Both the airline and the aircraft maker are charged in France with involuntary homicide for the crash that killed all 228 on board.
According to French accident investigators the accident occurred when poorly trained pilots reacted exactly as they should not have by pointing the plane's nose up instead of down when it stalled over the Atlantic.
However, the report also noted that the aircrew was dealing with bad weather, faulty sensors, incoherent speed readings, and a cacophony of alarms.
Compare the fatal Air France crash with the US Airways crash into the Hudson.
The difference, if the French government agency is to be believed, can be summed up in one word:
T R A I N I N G
The difference between an efficient and expeditious recovery and an over-budget, over-time recovery can be summed up in the same word.
Training - exercises - cannot be emphasized enough.
The problem is that a person knowing how to perform day-to-day operations may not - indeed, probably will not - know how to perform "similar" functions when responding to an event.
I discovered while working for a former top-tier defense contractor that things taken for granted can sometimes foul up the works.
For example, rebuilding a computer.
- Where is the media?
Where are the licenses if needed?
Where are the installation instructions? (They should be in the Plan document, but . . .)
By the way, if restoration depends on Internet-accessible information, how can the Internet be accessed if the data center is ash? Run to Starbucks for WiFi connectivity?
Capt. Chesley "Sully" Sullenberger and his US Airways crew drilled and drilled and drilled some more on emergency situations to the point that the flight deck crew knew when to believe or ignore instrumentation.

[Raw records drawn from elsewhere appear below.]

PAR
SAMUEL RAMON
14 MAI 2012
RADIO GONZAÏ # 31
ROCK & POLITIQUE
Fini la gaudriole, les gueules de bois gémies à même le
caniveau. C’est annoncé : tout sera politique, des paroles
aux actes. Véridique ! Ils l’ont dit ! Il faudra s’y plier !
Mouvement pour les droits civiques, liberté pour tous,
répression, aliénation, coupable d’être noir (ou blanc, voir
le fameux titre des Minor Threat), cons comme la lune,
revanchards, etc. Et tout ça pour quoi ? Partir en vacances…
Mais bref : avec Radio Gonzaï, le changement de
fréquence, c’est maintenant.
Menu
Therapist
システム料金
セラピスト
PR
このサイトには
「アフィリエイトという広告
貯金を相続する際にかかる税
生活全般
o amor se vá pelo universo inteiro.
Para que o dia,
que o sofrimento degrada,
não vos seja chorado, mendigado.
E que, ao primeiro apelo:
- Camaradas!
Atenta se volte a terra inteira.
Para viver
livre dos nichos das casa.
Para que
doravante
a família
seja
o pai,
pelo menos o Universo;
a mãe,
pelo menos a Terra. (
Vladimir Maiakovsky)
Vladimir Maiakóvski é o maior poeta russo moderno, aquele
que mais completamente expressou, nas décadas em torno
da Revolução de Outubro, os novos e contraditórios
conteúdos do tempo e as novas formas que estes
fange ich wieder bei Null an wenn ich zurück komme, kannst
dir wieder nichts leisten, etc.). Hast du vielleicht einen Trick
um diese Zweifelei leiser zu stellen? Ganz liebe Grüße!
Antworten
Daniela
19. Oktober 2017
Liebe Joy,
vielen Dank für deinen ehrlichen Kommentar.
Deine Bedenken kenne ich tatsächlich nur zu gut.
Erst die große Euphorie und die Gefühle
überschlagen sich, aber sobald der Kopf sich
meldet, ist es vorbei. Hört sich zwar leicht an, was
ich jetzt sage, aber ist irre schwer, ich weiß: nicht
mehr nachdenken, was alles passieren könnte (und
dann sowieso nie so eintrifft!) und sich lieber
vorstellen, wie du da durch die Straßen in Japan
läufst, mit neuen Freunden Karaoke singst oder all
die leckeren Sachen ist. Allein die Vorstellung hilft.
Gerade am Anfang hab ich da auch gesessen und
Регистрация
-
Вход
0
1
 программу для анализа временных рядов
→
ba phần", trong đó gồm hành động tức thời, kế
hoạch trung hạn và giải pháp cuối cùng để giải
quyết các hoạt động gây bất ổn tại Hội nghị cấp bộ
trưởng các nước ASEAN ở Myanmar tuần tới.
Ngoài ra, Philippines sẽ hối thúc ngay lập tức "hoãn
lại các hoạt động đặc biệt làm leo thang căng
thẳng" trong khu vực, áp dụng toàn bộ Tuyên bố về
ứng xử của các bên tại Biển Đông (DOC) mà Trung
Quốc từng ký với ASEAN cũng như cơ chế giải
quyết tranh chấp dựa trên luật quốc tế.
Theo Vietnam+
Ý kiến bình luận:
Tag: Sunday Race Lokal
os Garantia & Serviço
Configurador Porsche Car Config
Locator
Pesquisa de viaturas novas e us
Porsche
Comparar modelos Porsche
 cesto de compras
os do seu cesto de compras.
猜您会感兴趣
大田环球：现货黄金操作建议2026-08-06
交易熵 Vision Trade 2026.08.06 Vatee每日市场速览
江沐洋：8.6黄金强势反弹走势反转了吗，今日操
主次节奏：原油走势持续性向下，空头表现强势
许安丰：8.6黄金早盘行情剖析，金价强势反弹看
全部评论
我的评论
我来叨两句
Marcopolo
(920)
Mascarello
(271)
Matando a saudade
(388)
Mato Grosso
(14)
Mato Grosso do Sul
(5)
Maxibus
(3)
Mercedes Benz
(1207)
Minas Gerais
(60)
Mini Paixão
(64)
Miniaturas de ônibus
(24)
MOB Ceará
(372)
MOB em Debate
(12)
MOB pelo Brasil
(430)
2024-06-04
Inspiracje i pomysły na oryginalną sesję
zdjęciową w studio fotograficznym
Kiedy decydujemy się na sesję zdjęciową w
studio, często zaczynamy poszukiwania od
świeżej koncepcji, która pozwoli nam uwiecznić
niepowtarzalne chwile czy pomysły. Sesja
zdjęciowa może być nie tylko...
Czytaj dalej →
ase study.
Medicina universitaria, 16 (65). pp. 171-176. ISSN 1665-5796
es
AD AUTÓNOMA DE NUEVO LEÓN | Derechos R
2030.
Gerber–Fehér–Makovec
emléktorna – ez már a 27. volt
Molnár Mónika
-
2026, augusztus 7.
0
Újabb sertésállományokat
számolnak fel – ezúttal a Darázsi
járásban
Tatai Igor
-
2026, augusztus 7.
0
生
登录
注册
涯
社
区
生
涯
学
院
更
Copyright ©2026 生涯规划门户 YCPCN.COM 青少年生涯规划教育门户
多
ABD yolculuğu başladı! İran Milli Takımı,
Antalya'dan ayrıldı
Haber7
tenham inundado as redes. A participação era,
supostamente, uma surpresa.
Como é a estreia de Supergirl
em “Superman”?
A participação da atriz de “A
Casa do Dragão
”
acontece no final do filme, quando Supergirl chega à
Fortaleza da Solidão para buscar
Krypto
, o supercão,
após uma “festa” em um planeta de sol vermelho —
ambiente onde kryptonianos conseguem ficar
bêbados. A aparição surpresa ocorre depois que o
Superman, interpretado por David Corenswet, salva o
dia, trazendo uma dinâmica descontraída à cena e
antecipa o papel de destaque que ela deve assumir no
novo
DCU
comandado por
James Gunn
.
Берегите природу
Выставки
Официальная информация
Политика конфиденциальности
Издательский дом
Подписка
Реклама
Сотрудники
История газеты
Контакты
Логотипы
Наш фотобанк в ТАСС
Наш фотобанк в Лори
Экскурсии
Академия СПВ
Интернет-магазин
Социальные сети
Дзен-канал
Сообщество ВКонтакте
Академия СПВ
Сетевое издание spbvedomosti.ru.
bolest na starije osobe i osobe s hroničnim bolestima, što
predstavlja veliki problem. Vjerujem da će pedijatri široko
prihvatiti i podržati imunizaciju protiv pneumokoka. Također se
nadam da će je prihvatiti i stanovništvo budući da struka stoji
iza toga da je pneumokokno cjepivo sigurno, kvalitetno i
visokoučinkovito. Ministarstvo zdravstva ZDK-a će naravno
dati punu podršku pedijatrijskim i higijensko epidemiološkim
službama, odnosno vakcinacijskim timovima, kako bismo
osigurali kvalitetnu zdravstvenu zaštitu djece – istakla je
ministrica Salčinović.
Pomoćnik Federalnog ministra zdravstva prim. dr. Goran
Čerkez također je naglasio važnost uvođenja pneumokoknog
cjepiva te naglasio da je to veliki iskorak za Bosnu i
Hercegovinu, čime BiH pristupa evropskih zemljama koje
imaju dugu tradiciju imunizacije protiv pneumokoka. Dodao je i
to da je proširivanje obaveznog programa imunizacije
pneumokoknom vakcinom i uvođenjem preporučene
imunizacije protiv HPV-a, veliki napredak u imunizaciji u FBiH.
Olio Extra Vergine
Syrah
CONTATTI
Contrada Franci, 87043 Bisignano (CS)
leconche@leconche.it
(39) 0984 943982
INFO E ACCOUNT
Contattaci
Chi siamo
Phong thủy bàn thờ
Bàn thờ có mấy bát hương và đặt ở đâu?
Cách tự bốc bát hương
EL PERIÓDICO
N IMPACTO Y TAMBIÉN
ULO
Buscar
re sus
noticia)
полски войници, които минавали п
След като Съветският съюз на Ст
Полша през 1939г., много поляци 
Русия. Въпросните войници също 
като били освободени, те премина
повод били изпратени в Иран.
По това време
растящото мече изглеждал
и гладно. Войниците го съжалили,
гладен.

Granted, the US Airways flight was not well off-shore over an ocean and not at altitude - had those conditions been the case, the flight might have ended tragically, but perhaps not.
When Canada moved from Imperial gallons to liters, there was a foul-up on a Boeing's fuel capacity.
On a cross-country flight, the jet's tanks ran dry.
But because the pilot was well trained, he managed to glide the aircraft safely to the ground from its normal altitude of 30-plus thousand feet. (Its glide ratio of 17:1 is about 17 feet forward for every 1 foot in altitude.)
Actually that was "no big deal"; the space shuttles glide in from a much higher altitude. (Glide ratio is about 1:1)
In all three cases, US Airways, the Canadian jet, and the space shuttles, the one thing that these crews had that, apparently, the Air France crew lacked was TRAINING.
Not training to snooze through a routine, mostly on auto-pilot flight, but training to handle complex and unusual situations.
Not training to come into an office, turn on a computer and use a special phone in a call center, but training to go to an alternate site and perhaps use a pencil and paper to record call activity until IT can restore links to a database.
Exercises can be expensive - they take personnel away from their "real" jobs for the duration - but in the long run, exercises can be the difference between a successful, rapid recovery and no recovery.
After thought. Experience also pays handsome dividends when engaging a risk practitioner, someone who knows where to look for threats to "business as usual."